*INSTRUCTIONS FOR THE TASK*.
Pick up at the line with "G04 #@! TF.FileFunction,Profile,NP*". Write it out exactly, along with each later line through the end of the data, and nothing more.

━━━ EXCERPTED DATA ━━━

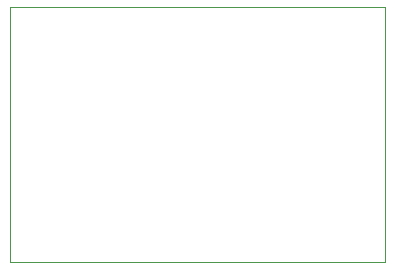
<source format=gbr>
G04 #@! TF.FileFunction,Profile,NP*
%FSLAX46Y46*%
G04 Gerber Fmt 4.6, Leading zero omitted, Abs format (unit mm)*
G04 Created by KiCad (PCBNEW (after 2015-mar-04 BZR unknown)-product) date 11/2/2016 4:10:59 PM*
%MOMM*%
G01*
G04 APERTURE LIST*
%ADD10C,0.150000*%
%ADD11C,0.100000*%
G04 APERTURE END LIST*
D10*
D11*
X25400000Y-44450000D02*
X25400000Y-22860000D01*
X57150000Y-44450000D02*
X25400000Y-44450000D01*
X57150000Y-43180000D02*
X57150000Y-44450000D01*
X57150000Y-22860000D02*
X57150000Y-43180000D01*
X25400000Y-22860000D02*
X57150000Y-22860000D01*
M02*

</source>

━━━

*ANSWER SPACE*.
G04 #@! TF.FileFunction,Profile,NP*
%FSLAX46Y46*%
G04 Gerber Fmt 4.6, Leading zero omitted, Abs format (unit mm)*
G04 Created by KiCad (PCBNEW (after 2015-mar-04 BZR unknown)-product) date 11/2/2016 4:10:59 PM*
%MOMM*%
G01*
G04 APERTURE LIST*
%ADD10C,0.150000*%
%ADD11C,0.100000*%
G04 APERTURE END LIST*
D10*
D11*
X25400000Y-44450000D02*
X25400000Y-22860000D01*
X57150000Y-44450000D02*
X25400000Y-44450000D01*
X57150000Y-43180000D02*
X57150000Y-44450000D01*
X57150000Y-22860000D02*
X57150000Y-43180000D01*
X25400000Y-22860000D02*
X57150000Y-22860000D01*
M02*

</source>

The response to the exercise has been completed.